Die andere Frage ist, ob soziale Defensivkämpfe eine offensive Perspektive gewinnen können. Der ständige Verweis auf die Rentabilität des Nürnberger AEG-Werks war schwach, weil es unter den Bedingungen von Verwertungskrise und Globalisierung auf die Profite aus realer Warenproduktion gar nicht mehr ankommt. Der soziale Widerstand wird das Kriterium der Rentabilität selbst in Frage stellen müssen. Nicht das dumpfe Ressentiment gegen „das Finanzkapital“ ist gefragt, sondern eine neue Kritik der an Grenzen gestoßenen kapitalistischen Produktionsweise jenseits des alten nationalen Staatssozialismus.
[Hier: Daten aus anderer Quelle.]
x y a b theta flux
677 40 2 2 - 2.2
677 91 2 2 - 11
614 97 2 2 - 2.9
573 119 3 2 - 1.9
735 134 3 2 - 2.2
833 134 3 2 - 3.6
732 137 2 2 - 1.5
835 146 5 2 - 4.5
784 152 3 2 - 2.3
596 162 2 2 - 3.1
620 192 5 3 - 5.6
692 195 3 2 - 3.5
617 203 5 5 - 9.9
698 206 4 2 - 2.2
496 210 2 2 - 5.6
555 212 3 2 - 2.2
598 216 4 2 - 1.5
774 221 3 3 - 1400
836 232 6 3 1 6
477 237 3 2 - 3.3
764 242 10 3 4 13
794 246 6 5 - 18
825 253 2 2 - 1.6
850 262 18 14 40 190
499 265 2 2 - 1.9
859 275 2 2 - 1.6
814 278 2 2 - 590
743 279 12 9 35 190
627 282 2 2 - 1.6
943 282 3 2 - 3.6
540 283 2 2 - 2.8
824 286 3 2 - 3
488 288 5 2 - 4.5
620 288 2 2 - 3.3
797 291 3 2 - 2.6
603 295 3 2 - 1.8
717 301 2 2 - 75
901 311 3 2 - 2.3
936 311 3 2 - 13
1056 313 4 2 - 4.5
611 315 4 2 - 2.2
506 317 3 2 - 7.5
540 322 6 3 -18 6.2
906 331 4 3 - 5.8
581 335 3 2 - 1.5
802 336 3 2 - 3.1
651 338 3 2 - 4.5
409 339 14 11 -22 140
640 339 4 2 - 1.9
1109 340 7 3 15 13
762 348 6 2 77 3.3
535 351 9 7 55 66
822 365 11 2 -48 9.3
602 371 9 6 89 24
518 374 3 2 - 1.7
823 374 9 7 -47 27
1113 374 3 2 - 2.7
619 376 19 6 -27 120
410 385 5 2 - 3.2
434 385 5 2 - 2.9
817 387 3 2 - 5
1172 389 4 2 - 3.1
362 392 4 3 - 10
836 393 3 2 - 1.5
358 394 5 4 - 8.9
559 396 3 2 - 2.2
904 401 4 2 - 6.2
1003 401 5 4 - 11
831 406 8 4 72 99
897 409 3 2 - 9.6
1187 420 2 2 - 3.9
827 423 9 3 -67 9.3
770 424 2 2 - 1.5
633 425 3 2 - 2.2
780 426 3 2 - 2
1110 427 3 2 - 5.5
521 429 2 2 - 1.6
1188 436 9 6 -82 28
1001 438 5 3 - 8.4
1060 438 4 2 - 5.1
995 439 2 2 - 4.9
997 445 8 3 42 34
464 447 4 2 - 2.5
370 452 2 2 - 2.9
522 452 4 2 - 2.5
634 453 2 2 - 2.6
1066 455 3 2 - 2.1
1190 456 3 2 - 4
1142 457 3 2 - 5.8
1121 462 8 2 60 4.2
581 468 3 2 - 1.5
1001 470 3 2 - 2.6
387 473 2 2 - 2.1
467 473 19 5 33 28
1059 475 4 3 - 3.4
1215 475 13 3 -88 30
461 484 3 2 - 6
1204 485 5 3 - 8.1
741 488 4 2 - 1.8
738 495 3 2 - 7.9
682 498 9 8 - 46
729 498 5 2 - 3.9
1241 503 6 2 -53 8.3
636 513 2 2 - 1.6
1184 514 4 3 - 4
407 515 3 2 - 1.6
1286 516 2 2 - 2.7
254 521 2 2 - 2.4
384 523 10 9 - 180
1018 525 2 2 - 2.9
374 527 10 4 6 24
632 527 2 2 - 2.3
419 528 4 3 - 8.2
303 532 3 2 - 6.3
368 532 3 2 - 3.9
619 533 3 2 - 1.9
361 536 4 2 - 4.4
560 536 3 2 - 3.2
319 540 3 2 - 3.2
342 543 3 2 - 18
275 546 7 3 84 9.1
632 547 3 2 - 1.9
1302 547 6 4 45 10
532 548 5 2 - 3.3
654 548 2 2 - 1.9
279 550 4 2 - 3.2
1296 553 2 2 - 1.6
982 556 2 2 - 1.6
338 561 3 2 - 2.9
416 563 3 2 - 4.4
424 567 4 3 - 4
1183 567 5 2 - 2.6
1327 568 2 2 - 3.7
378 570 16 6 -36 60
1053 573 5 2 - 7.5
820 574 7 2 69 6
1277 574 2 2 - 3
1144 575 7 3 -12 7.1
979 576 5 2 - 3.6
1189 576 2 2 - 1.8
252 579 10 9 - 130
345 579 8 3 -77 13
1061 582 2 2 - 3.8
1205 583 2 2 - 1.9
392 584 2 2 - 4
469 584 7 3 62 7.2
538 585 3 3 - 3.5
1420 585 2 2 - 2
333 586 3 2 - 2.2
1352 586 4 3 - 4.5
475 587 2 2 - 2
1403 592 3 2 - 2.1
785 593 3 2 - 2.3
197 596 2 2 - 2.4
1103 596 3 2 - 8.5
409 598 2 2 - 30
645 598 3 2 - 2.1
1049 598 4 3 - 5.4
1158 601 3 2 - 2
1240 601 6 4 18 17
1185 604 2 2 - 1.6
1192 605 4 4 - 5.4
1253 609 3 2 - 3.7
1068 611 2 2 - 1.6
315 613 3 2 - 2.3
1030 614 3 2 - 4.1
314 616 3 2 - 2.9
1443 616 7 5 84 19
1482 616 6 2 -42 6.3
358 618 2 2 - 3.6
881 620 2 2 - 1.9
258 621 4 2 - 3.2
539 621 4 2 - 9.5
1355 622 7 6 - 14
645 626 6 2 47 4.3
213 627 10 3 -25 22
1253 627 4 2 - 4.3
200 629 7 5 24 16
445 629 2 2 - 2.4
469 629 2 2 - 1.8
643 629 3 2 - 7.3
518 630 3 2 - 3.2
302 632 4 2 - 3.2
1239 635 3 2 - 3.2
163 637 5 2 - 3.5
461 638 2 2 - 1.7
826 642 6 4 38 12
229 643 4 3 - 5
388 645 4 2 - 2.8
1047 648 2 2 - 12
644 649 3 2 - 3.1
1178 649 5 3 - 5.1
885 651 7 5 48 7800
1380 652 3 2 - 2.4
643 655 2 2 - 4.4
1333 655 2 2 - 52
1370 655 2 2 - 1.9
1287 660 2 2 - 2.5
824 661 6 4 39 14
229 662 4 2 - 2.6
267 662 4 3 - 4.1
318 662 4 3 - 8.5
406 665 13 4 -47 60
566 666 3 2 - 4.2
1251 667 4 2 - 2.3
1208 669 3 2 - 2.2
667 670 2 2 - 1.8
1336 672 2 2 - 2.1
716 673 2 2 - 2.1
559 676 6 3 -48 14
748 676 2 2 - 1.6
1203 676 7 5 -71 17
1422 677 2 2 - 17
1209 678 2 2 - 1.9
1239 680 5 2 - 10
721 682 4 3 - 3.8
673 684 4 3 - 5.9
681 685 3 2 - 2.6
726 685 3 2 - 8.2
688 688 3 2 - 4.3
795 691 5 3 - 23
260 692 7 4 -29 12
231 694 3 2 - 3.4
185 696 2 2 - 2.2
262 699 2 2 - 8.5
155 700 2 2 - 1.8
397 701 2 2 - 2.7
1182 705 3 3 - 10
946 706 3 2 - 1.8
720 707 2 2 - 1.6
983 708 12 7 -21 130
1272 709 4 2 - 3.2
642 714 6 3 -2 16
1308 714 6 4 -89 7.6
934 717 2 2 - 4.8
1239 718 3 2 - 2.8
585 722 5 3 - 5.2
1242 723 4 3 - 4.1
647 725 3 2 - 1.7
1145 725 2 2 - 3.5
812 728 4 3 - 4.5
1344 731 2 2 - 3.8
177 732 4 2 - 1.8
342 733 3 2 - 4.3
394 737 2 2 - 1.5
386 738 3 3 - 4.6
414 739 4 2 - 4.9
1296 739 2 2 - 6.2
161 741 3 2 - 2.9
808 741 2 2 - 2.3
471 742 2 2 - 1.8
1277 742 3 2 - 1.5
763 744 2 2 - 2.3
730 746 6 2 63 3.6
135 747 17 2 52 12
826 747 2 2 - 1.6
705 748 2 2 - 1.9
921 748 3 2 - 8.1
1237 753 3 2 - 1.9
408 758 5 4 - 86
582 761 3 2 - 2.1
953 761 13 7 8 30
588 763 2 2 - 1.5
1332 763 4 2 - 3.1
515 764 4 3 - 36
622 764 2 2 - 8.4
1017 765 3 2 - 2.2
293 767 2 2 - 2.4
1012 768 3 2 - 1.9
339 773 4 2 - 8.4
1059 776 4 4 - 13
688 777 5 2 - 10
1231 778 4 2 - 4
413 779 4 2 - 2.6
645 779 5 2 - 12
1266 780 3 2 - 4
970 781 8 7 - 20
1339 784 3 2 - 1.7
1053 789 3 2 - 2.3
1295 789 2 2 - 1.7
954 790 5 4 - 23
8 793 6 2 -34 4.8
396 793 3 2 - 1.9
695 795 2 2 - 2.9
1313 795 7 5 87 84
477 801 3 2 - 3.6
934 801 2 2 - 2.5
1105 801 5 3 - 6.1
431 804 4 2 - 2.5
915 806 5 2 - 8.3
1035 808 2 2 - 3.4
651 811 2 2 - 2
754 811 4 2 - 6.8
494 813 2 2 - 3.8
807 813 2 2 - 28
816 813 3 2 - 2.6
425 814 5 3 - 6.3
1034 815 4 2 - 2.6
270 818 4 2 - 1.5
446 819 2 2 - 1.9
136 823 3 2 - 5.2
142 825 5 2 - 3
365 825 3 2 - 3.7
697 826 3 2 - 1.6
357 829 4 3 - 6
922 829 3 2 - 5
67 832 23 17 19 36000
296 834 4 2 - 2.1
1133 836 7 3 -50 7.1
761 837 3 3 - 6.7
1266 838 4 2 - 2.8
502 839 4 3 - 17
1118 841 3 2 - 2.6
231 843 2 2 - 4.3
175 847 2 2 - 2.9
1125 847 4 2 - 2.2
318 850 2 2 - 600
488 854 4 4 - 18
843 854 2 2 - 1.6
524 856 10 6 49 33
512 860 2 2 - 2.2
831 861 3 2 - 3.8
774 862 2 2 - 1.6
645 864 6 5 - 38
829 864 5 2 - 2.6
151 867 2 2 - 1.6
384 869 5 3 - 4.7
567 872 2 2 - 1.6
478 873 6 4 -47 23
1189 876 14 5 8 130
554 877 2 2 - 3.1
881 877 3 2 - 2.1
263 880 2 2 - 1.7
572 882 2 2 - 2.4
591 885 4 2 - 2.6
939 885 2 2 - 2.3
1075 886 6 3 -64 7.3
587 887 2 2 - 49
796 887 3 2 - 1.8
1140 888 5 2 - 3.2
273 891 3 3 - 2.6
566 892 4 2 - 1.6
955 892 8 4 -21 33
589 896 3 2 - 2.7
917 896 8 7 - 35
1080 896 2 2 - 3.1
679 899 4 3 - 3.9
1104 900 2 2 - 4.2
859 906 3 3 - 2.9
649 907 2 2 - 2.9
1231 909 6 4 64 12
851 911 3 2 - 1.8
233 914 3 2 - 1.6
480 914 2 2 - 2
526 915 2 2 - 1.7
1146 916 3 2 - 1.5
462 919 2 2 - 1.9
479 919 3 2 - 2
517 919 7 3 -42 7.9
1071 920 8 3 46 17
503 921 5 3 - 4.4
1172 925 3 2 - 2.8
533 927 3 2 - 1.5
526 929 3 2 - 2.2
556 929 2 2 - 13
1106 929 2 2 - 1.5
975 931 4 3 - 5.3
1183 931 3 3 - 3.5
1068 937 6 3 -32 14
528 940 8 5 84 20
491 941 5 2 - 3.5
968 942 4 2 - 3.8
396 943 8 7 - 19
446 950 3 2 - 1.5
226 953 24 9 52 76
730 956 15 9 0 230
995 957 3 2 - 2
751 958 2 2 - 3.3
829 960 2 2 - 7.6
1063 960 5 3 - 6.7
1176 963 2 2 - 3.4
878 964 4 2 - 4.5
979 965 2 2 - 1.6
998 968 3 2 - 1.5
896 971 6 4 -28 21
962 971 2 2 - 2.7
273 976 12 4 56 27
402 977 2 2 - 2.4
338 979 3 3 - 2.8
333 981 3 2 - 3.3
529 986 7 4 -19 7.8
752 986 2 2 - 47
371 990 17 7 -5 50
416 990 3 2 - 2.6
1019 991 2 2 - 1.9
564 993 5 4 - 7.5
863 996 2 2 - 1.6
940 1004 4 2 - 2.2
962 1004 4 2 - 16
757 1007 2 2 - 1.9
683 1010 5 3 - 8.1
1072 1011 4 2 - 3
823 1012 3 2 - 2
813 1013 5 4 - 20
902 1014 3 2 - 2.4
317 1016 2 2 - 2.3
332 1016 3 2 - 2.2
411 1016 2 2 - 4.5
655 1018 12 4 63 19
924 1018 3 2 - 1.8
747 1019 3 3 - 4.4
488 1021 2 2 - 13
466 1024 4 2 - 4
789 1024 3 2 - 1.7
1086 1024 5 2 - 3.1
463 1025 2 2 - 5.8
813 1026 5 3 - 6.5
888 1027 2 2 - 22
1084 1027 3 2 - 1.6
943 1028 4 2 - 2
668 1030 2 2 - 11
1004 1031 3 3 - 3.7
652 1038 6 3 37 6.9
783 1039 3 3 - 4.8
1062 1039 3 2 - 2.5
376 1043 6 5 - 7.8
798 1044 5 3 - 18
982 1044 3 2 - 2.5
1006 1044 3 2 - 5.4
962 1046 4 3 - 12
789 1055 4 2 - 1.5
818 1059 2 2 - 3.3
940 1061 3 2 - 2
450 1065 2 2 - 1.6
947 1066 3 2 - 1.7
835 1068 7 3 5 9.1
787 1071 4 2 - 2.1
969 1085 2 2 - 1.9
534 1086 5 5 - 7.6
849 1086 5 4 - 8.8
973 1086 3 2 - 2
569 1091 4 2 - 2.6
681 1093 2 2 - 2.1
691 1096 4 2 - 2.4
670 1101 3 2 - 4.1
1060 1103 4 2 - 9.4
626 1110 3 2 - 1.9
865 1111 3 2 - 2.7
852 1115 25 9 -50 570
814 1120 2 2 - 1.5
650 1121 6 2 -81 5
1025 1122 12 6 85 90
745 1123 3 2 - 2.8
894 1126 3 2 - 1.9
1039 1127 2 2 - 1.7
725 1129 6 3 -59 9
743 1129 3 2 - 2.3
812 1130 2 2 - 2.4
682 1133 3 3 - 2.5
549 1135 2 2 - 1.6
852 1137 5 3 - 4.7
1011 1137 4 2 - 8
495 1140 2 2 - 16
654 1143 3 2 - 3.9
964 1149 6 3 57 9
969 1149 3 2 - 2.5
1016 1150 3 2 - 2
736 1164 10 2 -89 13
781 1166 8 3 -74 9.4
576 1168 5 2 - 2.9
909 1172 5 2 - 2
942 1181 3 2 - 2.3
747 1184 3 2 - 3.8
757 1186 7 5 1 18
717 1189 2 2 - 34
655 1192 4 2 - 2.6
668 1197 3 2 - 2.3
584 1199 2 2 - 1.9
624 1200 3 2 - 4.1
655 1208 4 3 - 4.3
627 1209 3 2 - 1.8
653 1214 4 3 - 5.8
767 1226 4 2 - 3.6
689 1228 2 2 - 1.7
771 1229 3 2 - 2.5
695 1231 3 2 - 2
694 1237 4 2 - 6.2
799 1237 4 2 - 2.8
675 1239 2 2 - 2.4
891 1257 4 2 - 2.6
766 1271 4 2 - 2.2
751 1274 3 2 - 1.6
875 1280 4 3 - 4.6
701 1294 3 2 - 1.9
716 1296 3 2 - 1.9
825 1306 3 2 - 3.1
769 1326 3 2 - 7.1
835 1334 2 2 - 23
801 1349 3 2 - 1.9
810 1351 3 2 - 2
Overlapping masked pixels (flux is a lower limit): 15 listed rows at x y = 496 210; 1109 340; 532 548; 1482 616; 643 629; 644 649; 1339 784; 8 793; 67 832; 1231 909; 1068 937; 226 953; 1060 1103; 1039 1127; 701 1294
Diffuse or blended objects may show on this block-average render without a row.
Es wäre zu viel verlangt gewesen, vom AEG-Konflikt aus dem Stand eine solche Debatte zu erwarten. Dennoch geht es dabei nicht um hohlen Utopismus, sondern um die gesellschaftskritische Perspektive zukünftiger Kämpfe. Die Krise schläft nicht, sie wird weiter gehen und alle Lebensbedingungen erfassen. Ohne eine Auseinandersetzung über an die Wurzeln gehende gesellschaftliche Alternativen bleibt die soziale Defensive stumpf.